After a heavy shower, when water floods the entire width of the road, the inability to spot the missing slabs on the sidewalk on either side of the road, makes even walking a dangerous feat. Residents in the area,  heading back home from Malleshwaram, Yeshwanthpur or Rajkumar Road, often have to take the longer route around the Ring Road signal to enter the road from the other end.

In the mornings after a heavy downpour, the women in small houses on the narrow lane adjoining the National Public School grounds, pour out buckets of water from their flooded homes for hours. Meanwhile, their young children splash around and play in their living rooms, waist-deep in brown, smelly water.

Many times the garbage carried out of the gutters by the flood is left scattered on the road as the water recedes.  Even after a week of dry weather and sunshine, slush and stagnant puddles remain in the huge potholes, many of which cover the entire width of the road. Mosquitoes too have rapidly increased in this area over the past two years.

Association members of Mythri Apartments and Trinetra Retreat wrote letters to the BBMP and the corporator, detailing their problems, but this was in vain. They finally contacted the MLA of Raja Rajeshwari Nagar ward, Munirathna Naidu, under whose jurisdiction this area is placed. He visited the area and ensured that he was doing his best to get the problem fixed. The raja naale, the main drain for flood waters, he said, had been blocked during the construction of the two apartments (it was in fact completed 8 years ago).   He also added that the road could be fixed only after the rainy season, but promised to get it patched up temporarily within ten days. That was four months ago.  

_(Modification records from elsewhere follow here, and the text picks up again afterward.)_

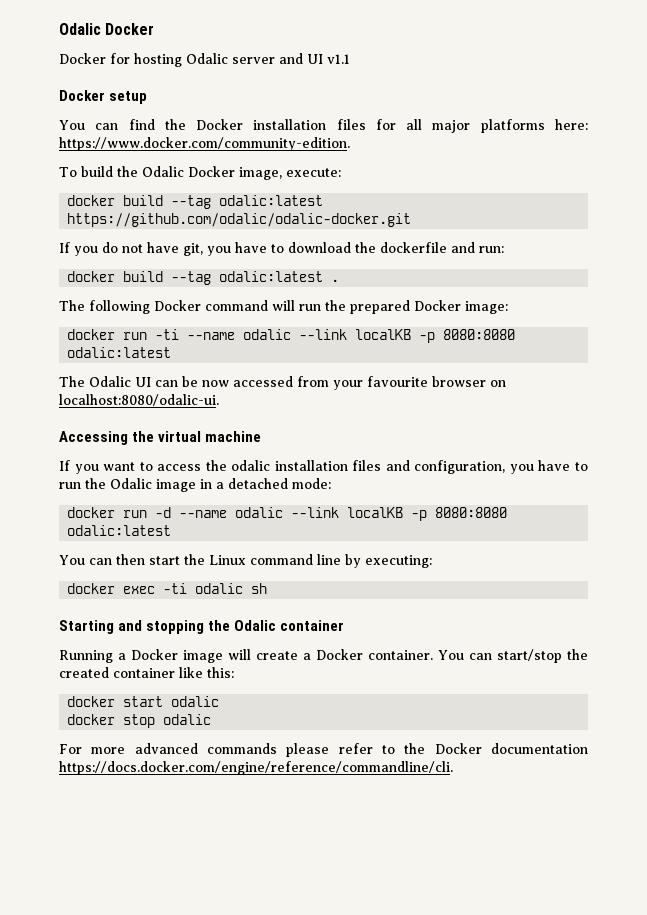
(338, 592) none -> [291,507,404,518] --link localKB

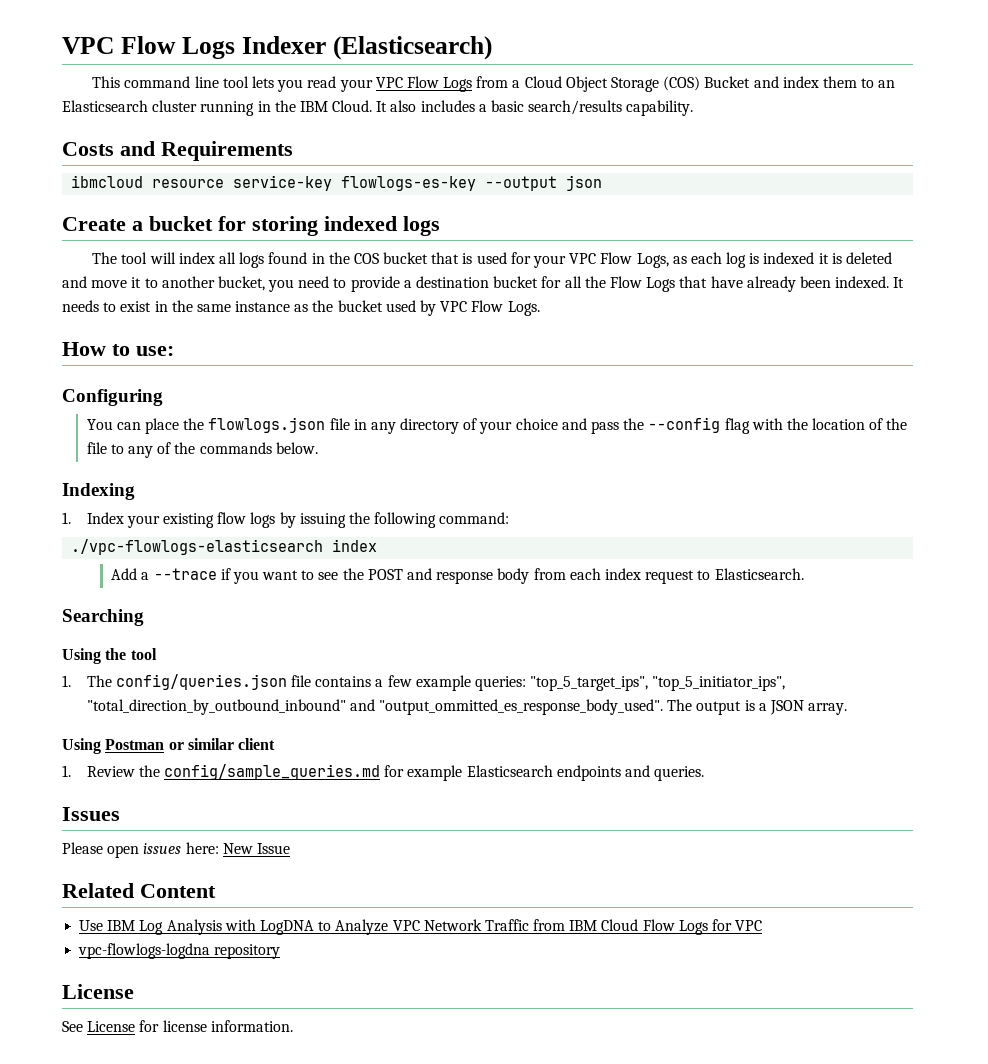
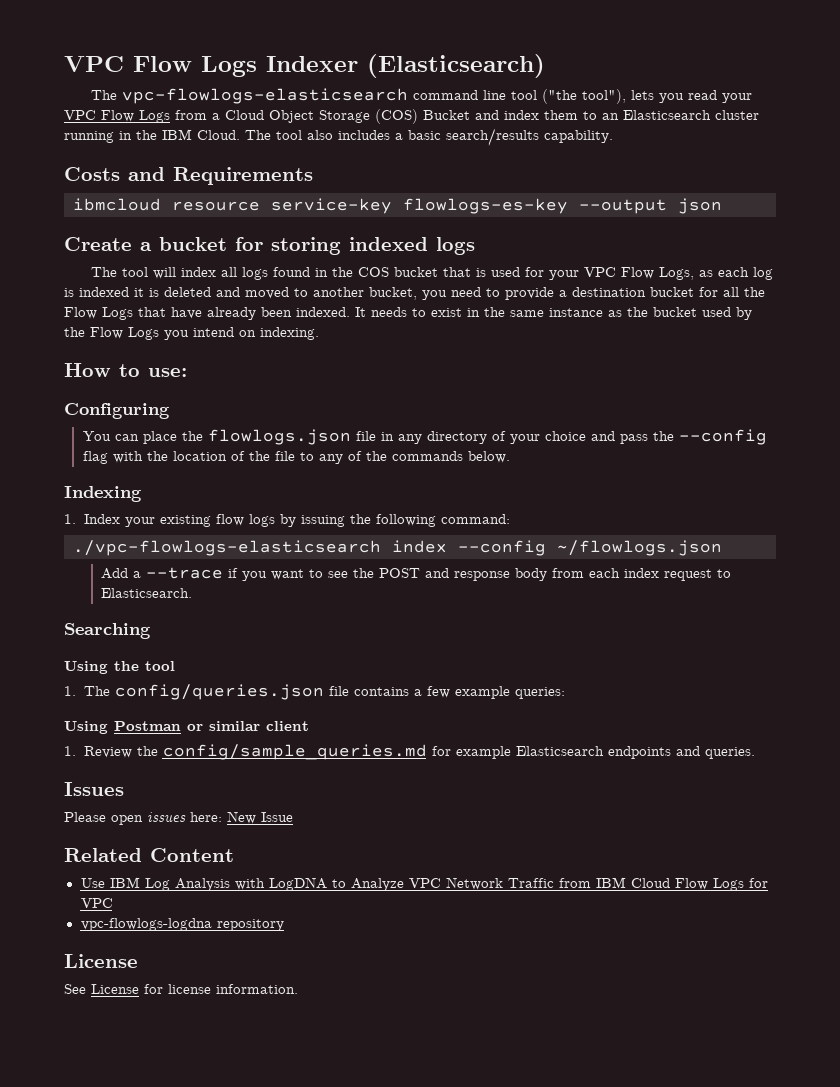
[92,76,121,88] This -> [91,88,409,104] The vpc-flowlogs-elasticsearch
(249, 82) none -> [542,89,627,104] ("the tool"),
[376,101,388,112] It -> [245,130,302,140] The tool
[91,277,142,288] move it -> [245,287,289,299] moved
[440,300,540,316] VPC Flow Logs. -> [64,327,319,340] the Flow Logs you intend on indexing.
(378, 545) none -> [458,540,722,556] --config ~/flowlogs.json
[530,676,786,691] [86,699,848,715] "top_5_target_ips", "top_5_initiator_ips", "total_direction_by_outbound_inbound" and "output_ommitted_es_response_body_used". The output is a JSON array. -> (565, 693) none

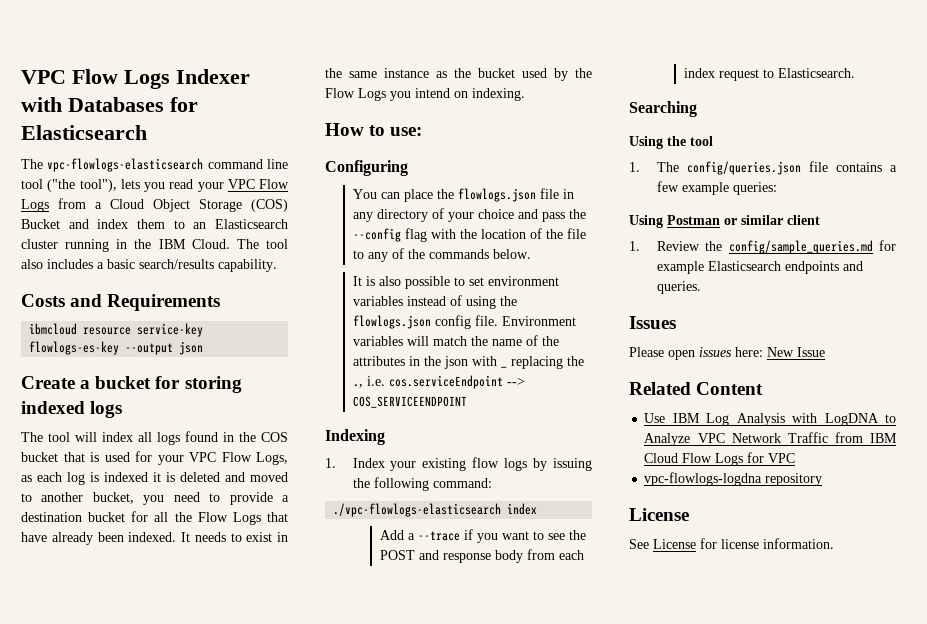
[367,54,545,78] (Elasticsearch) -> [21,97,198,112] [21,125,147,140] with Databases for Elasticsearch
(510, 457) none -> [352,276,559,289] [352,295,517,309] [352,315,576,329] [352,335,559,346] [352,356,497,369] [500,356,584,369] [352,375,525,389] [352,396,467,408] // It is also possible to set environment variables instead of using the flowlogs.json config file. Environment variables will match the name of the attributes in the json with _ replacing the ., i.e. cos.serviceEndpoint --> COS_SERVICEENDPOINT
[458,540,722,556] --config ~/flowlogs.json -> (538, 509) none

In the last week of August 2014, after repeated outcries from the residents, when the junction had become almost completely unusable even in dry weather, bulldozers were brought in to fill up the potholes with stones and mud. Given the frequent movement of heavy vehicles on the road, this did not hold out for even two rainless weeks.

Once again, on November 1st, heaps of packed mud and stones were filled into the huge potholes. Trucks and school buses which frequent the road, flattened the mounds, leaving the potholes tightly stuffed. It is only until the next few rains, that this will remain. Once it rains again, this primitive dressing will be washed away, leaving behind the carcass of what was once a road, bare again.

Then months will pass and the residents will write more complaints, before the concerned authorities respond with another generous offering of mud and stones yet again.